*Problem details*. Duplicate the lines below word for word, taking only the stretch from the line containing "order: Asterales" through the line containing "catalogue / barcode: US 235365", with both of those lines included.

*Task input*.
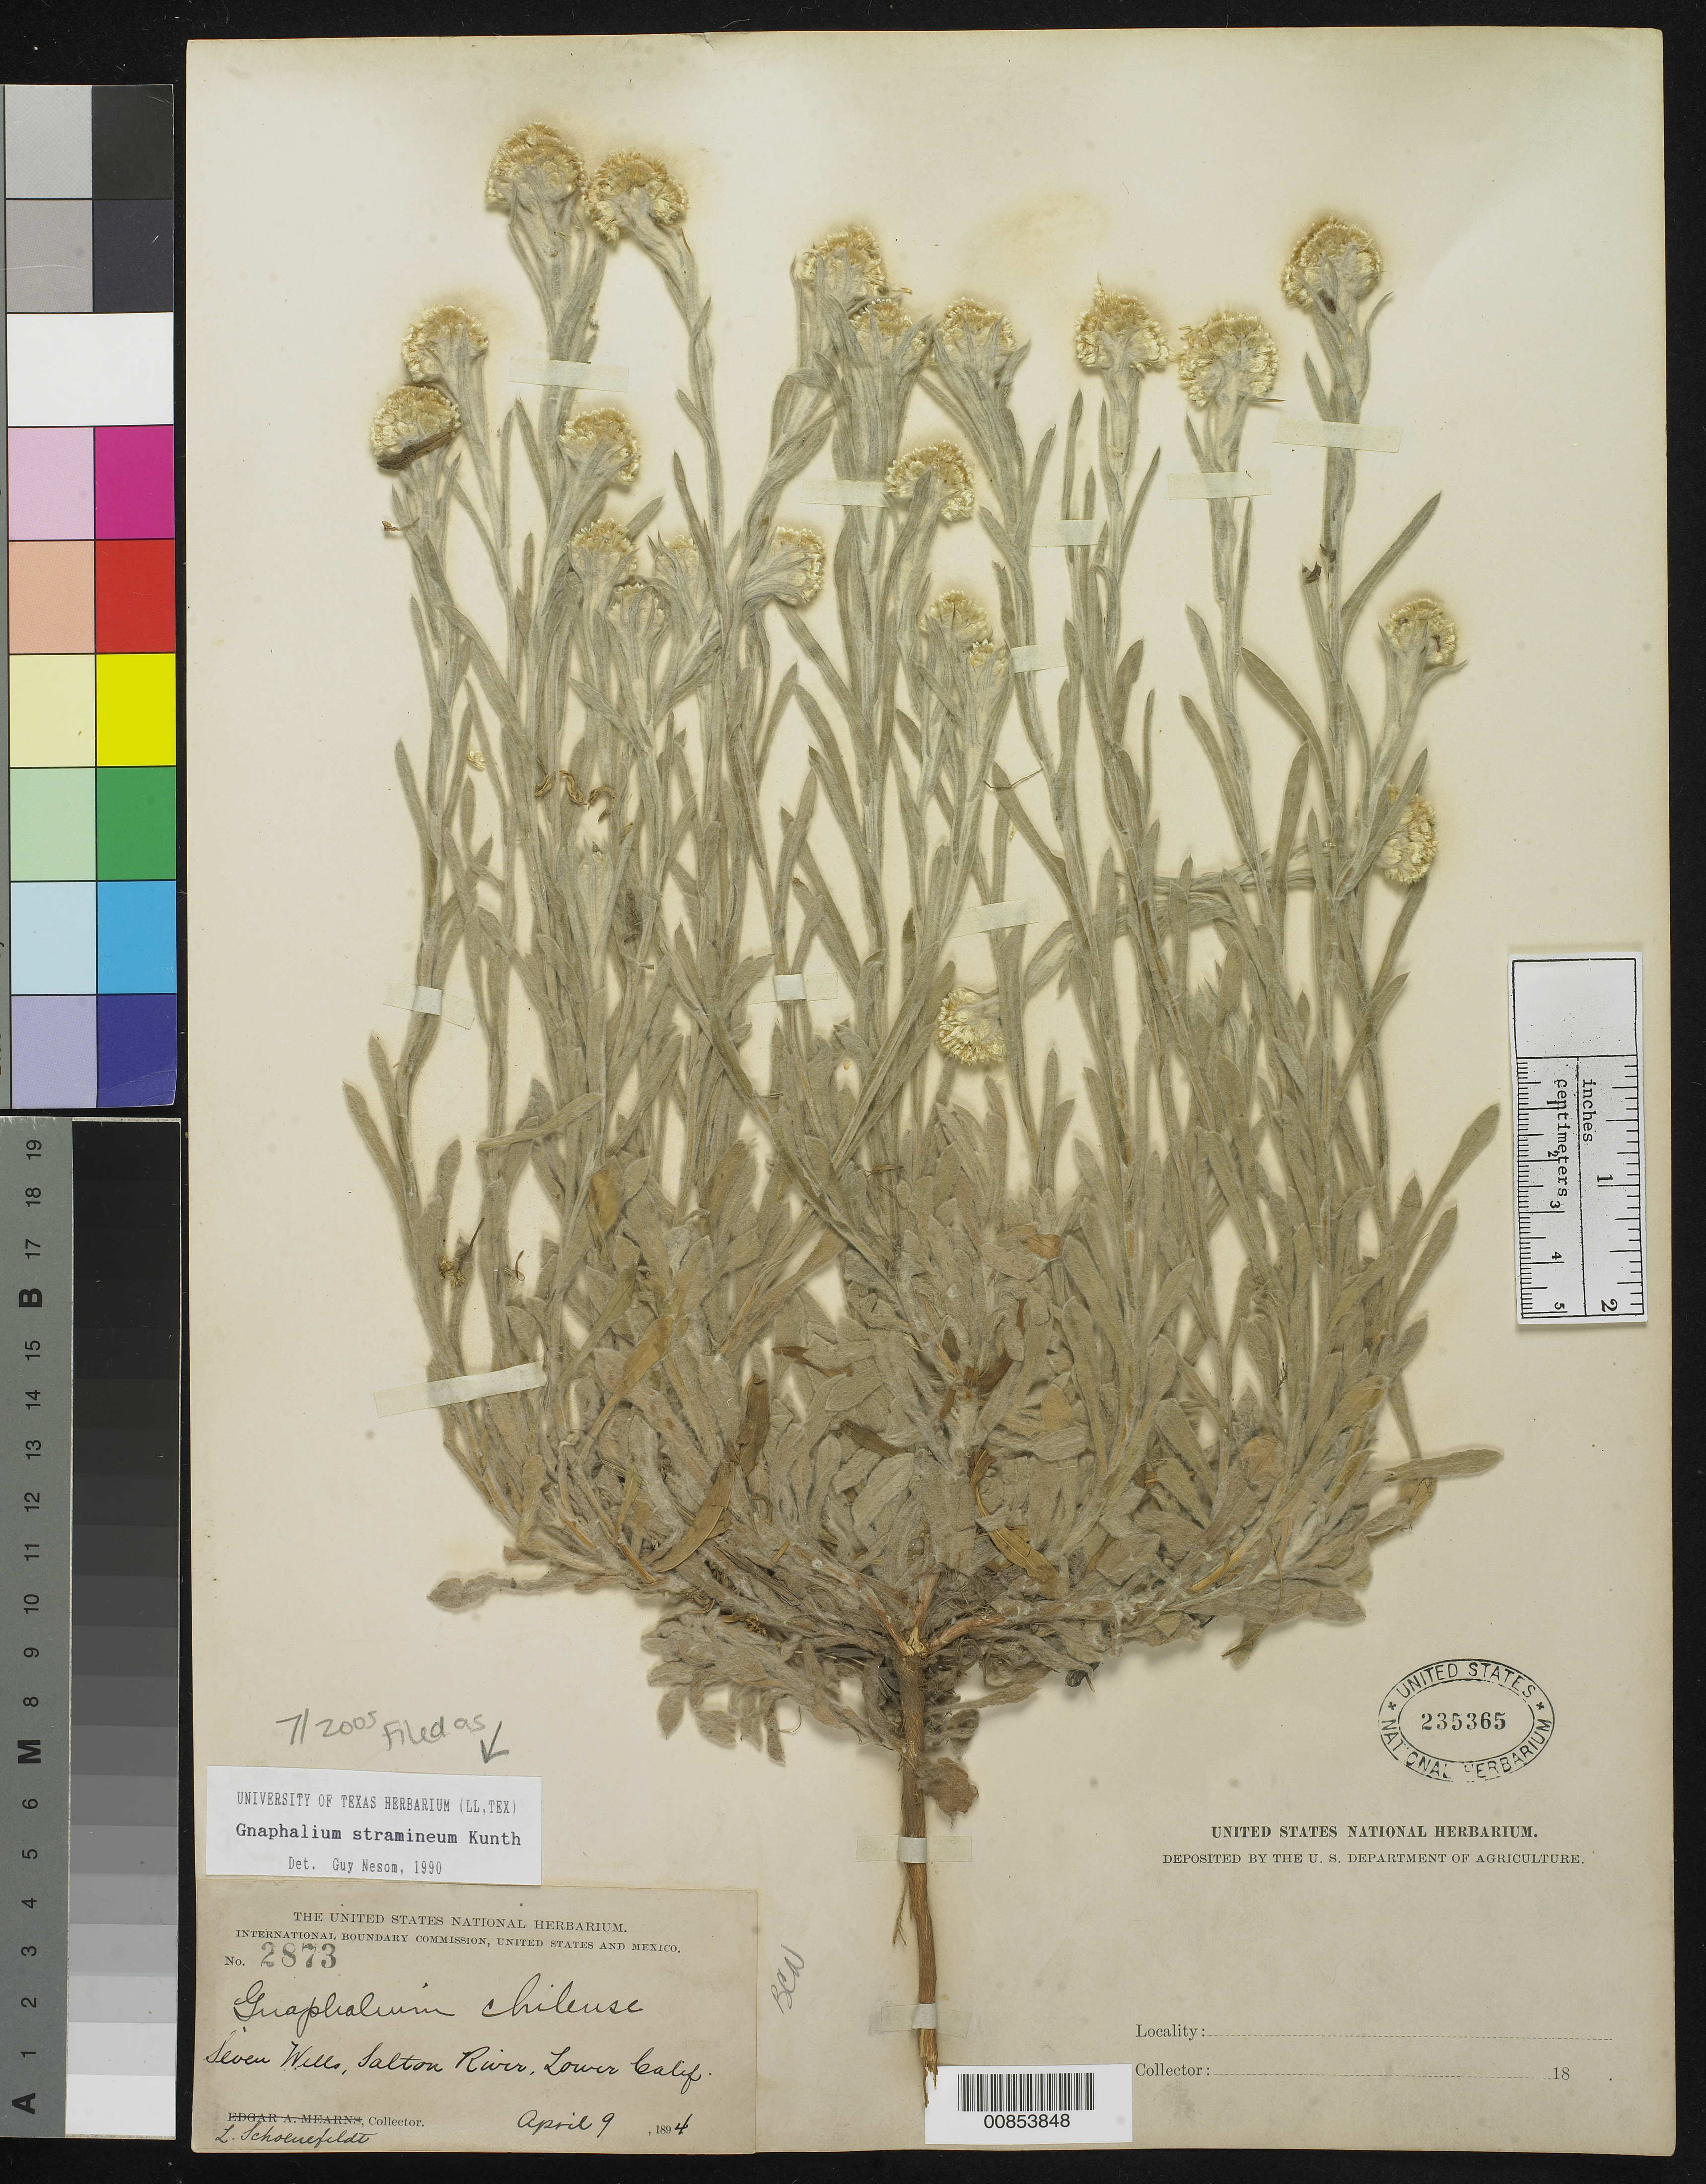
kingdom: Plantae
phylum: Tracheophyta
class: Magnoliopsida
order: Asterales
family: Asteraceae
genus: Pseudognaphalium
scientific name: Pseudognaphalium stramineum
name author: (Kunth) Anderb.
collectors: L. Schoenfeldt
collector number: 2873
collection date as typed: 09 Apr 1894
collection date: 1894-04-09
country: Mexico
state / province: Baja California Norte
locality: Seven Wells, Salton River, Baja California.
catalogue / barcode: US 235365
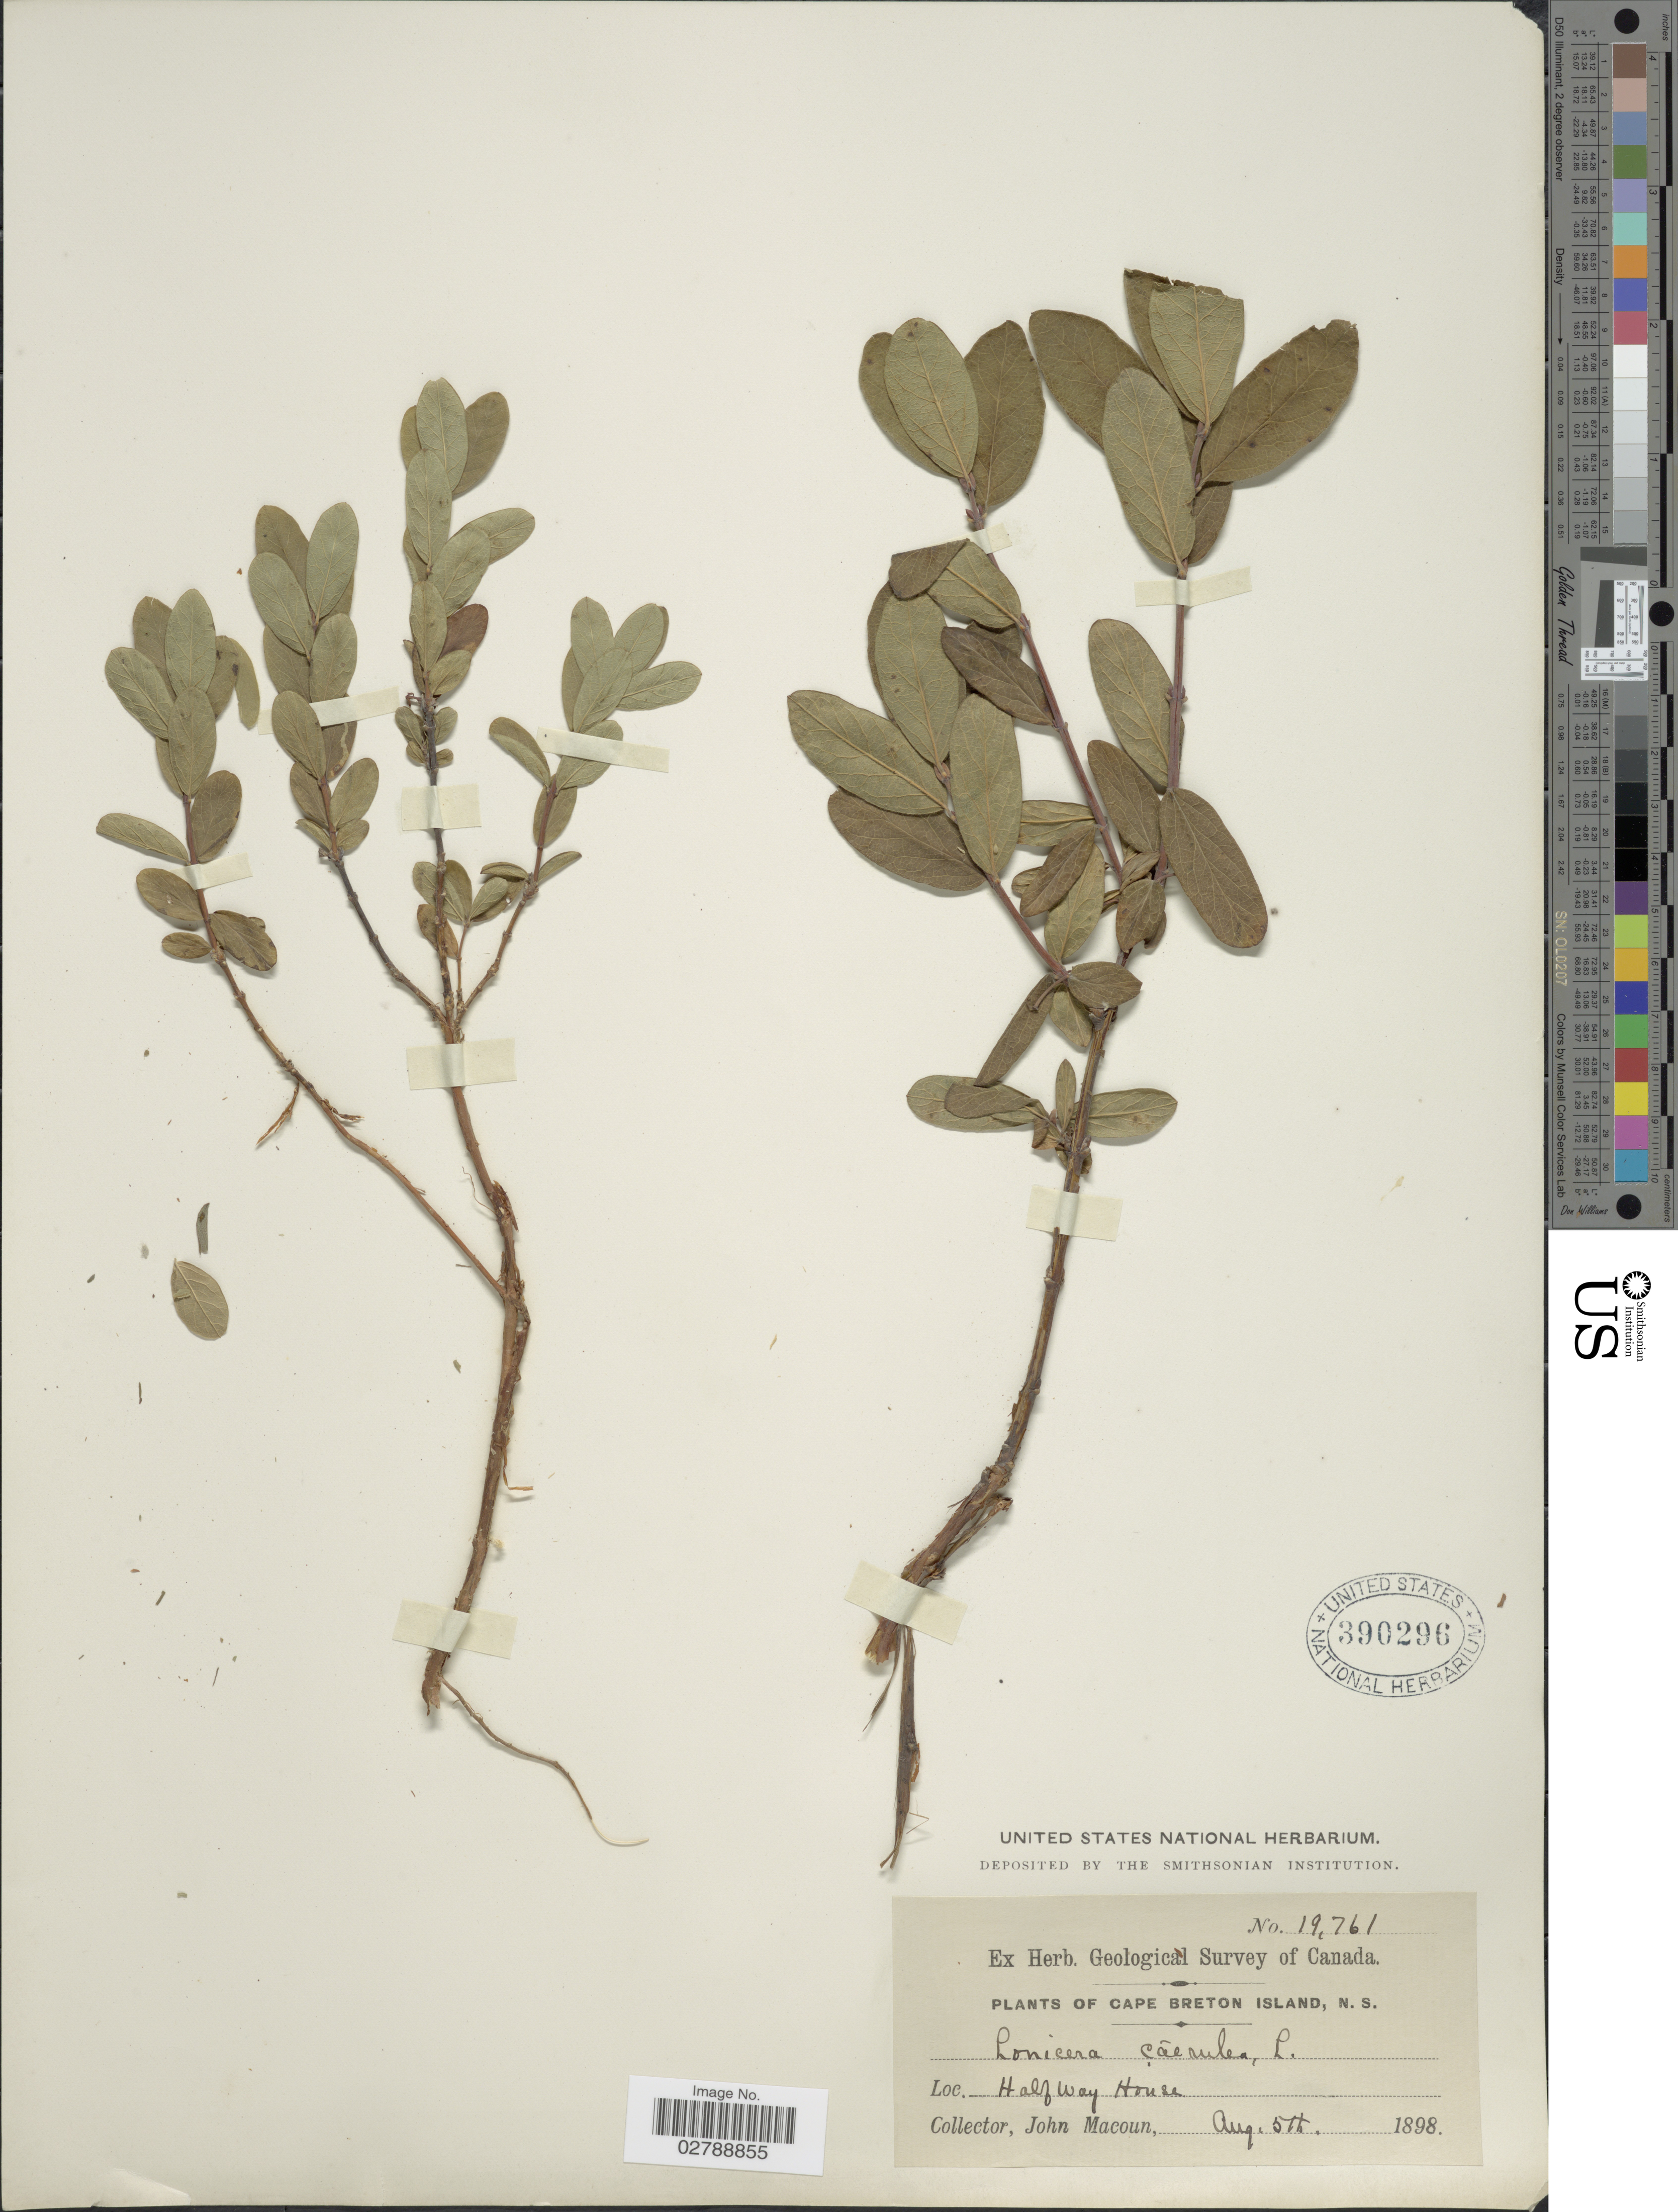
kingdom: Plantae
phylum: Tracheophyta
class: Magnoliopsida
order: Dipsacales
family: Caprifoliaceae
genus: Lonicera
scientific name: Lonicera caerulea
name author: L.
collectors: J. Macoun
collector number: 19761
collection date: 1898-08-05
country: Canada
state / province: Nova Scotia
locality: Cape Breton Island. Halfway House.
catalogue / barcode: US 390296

*Task output*.
order: Asterales
family: Asteraceae
genus: Pseudognaphalium
scientific name: Pseudognaphalium stramineum
name author: (Kunth) Anderb.
collectors: L. Schoenfeldt
collector number: 2873
collection date as typed: 09 Apr 1894
collection date: 1894-04-09
country: Mexico
state / province: Baja California Norte
locality: Seven Wells, Salton River, Baja California.
catalogue / barcode: US 235365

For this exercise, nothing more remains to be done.